To celebrate ODC’s 40 years of dance-making and community building, we’ve asked founder and artistic director, Brenda Way, and co-artistic directors, KT Nelson and Kimi Okada, to share their thoughts on this milestone.
Brenda Way
The idea of constellations allows a cluster of influences to explain trends and phenomena in the cultural landscape. A focus on the context, the legacies within which we become specific and particular, allows us to envision a history that is described and understood by accumulation. ODC’s first decade was characterized by a dynamic wash of talent.
The Oberlin constellation, 1969-1976, represents a seminal moment in American contemporary performance. Pluralistic, improvisational, playful, irreverent, intense, inventive, formal and conceptual. Within the space of six years, Kai Takei, Meredith Monk, Ping Chong, Twyla Tharp, Sarah Rudner, Dana Reitz, Wendy Perron, Wendy Rogers, Yvonne Rainer, David Gordon, Steve Paxton, Nancy Stark Smith, Herb Blau, Bill Irwin, Sharon Ott, Julie Taymor, Eric Begosian, Randolph Coleman, Morton Feldman, Mauricio Kagel, Athena Tacha, Doug Baxter, and of course Kimi, KT and I breathed the same small town air and crossed the same small town square.
At Oberlin I had the space to explore and question the grain of contemporary choreographic fashion, abandoning totally unscripted “happenings” but holding to the possibility of improvisation and participation, rejecting the story-line but maintaining an interest in narrative. To Yvonne Rainer’s forceful and prickly “No Manifesto,” that brief statement in which she rejects eighteen different aspects of the possibilities of performance including spectacle and virtuosity, I was inclined to hold out “yes to moving and being moved.” What Oberlin itself brought to the project was an unexpected wealth of resources, history, landscape and the student talent that would become the company. Sixteen artistic thinker-movers, musicians, filmmakers, composers, and visual artists which we called, in an effort to expand the meaning of the term “dance,” the Oberlin Dance Collective.
We took ourselves off to Martha’s Vineyard that first summer, 1971, and fashioned a stage in the sand dunes, living in tents and dutifully taking class early every morning. We made new work and elaborate job charts, we made trips to the dump for furniture, we made nightly fires and dinner for twenty and we made endless trips to the Black Dog in Edgartown. Somehow we enticed Boston Globe critic, Laura, to make the trip down for our first season. The game was on.

### RECORDED INFORMATION
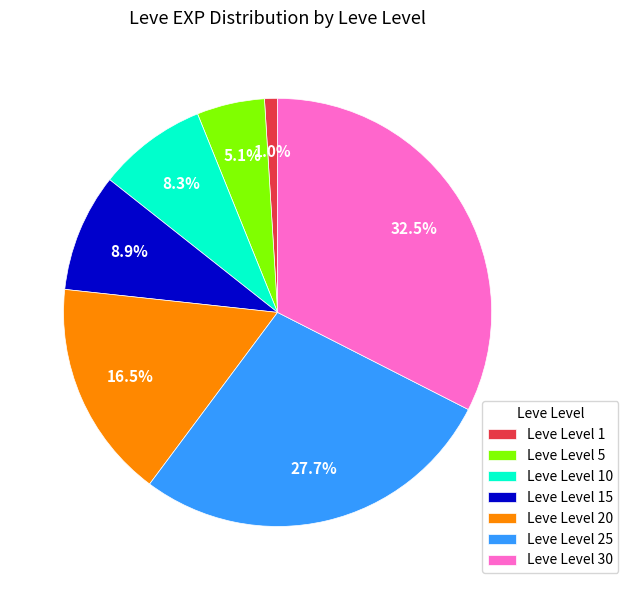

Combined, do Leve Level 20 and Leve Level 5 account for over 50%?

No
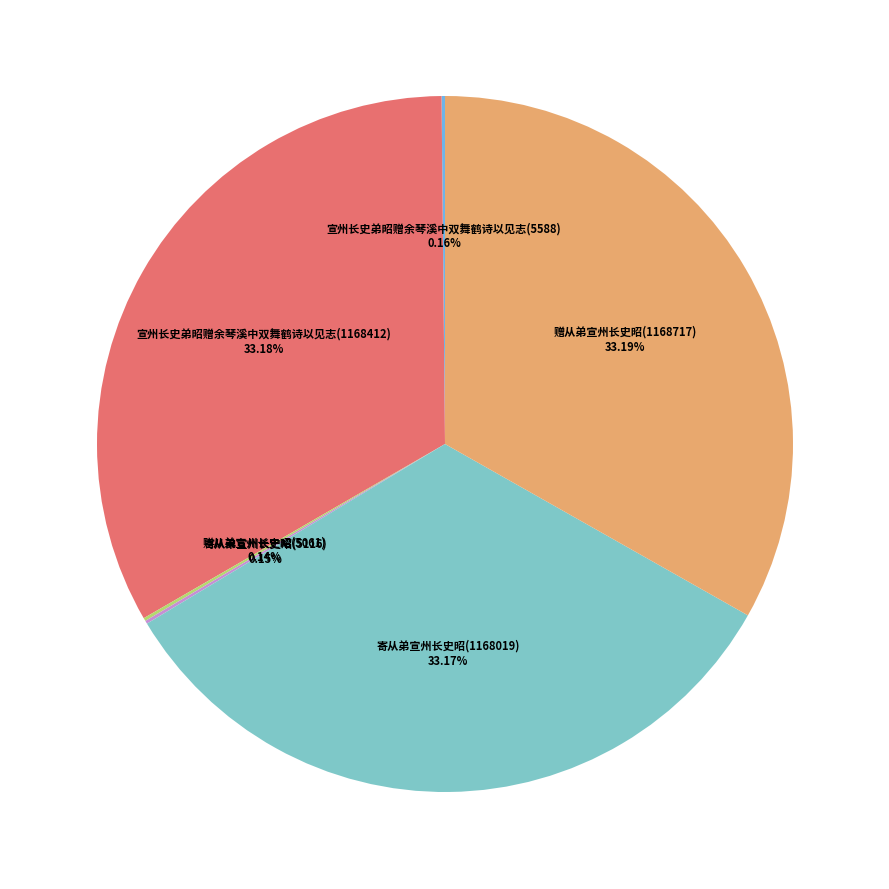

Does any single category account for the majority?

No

### JOB
Write what comes next in the ODC anniversary piece at the top of the page, picking up right after its last sentence.

### TASK OUTPUT
The following few years, while we still called Oberlin home, we spent summers and school breaks traveling coast to coast in our “customized” yellow school bus. All the while, Oberlin new music composers from the Conservatory of Music and their artistic visitors continued to propose new perceptions and pathways to choreography. The elegance of numerical systems offered provocative physical constraints. How could a Fibonacci series be realized in movement? The results of problem solving and the unmediated nature of people in motion exploded our imaginations.
The extensive available physical space–indoors and outdoors–inspired pieces in open fields, river beds, courtyards and on building facades, in the squash courts, the boiler room and the locker room; No permits, no obstructions, no union crews. These unorthodox spaces elicited a different set of movement responses and transformed our relationship to the audience. Someone sitting two feet from your face requires a reconsideration of performance focus! We resonated with the entire minimalist experiment, with Ortega Y Gasset’s classic argument in favor of aesthetic distance, but also a multi-leveled perceptual engagement. Nothing is as simple as it seems. We wanted to occupy the middle ground between the life of the mind and the noise of the street.
Six years later, the lure of California and an increasing desire to participate in an urban setting prompted us to set out from Ohio for the last time. The hermetic years were over. San Francisco, when we arrived, had everything: artists, dancers, newspapers, cultural institutions, patrons, space, energy. Most importantly, we found a wealth of enthusiasm about dance that spurred our efforts and framed our art. We built more space, learned to dance, published a magazine, purchased land, renovated some more and headed into the decades. And everything keeps changing.
The overall shape of that time stands out in the fading light of my memory, a constellation somewhat blurred at the edges, it included bright stars and lesser lights, displayed patterns that could be distinguished or then again, re-imagined in different forms. The beginning was a generative phenomenon that circled for a few moments and then expanded or exploded into the atmosphere. The pieces continue to fall to the ground. I imagine myself walking backwards into the future, as the Romans conceived, continuing to pull the various threads of that time into the warp of a contemporary fabric.
Brenda Way is Founder and Artistic Director of ODC Dance, and creator of the ODC Theater and ODC Dance Commons, a community performance venue and new training facility in San Francisco’s Mission District. Way launched ODC and an inter-arts department at Oberlin College and Conservatory of Music in the late ’60s before relocating to the Bay Area in 1976. She has choreographed some 76 pieces over the last 35 years. Way is a national spokesperson for dance, has published widely, and has received numerous awards and 30 years of support from the National Endowment for the Arts. Way holds a PhD in aesthetics and is the mother of four children.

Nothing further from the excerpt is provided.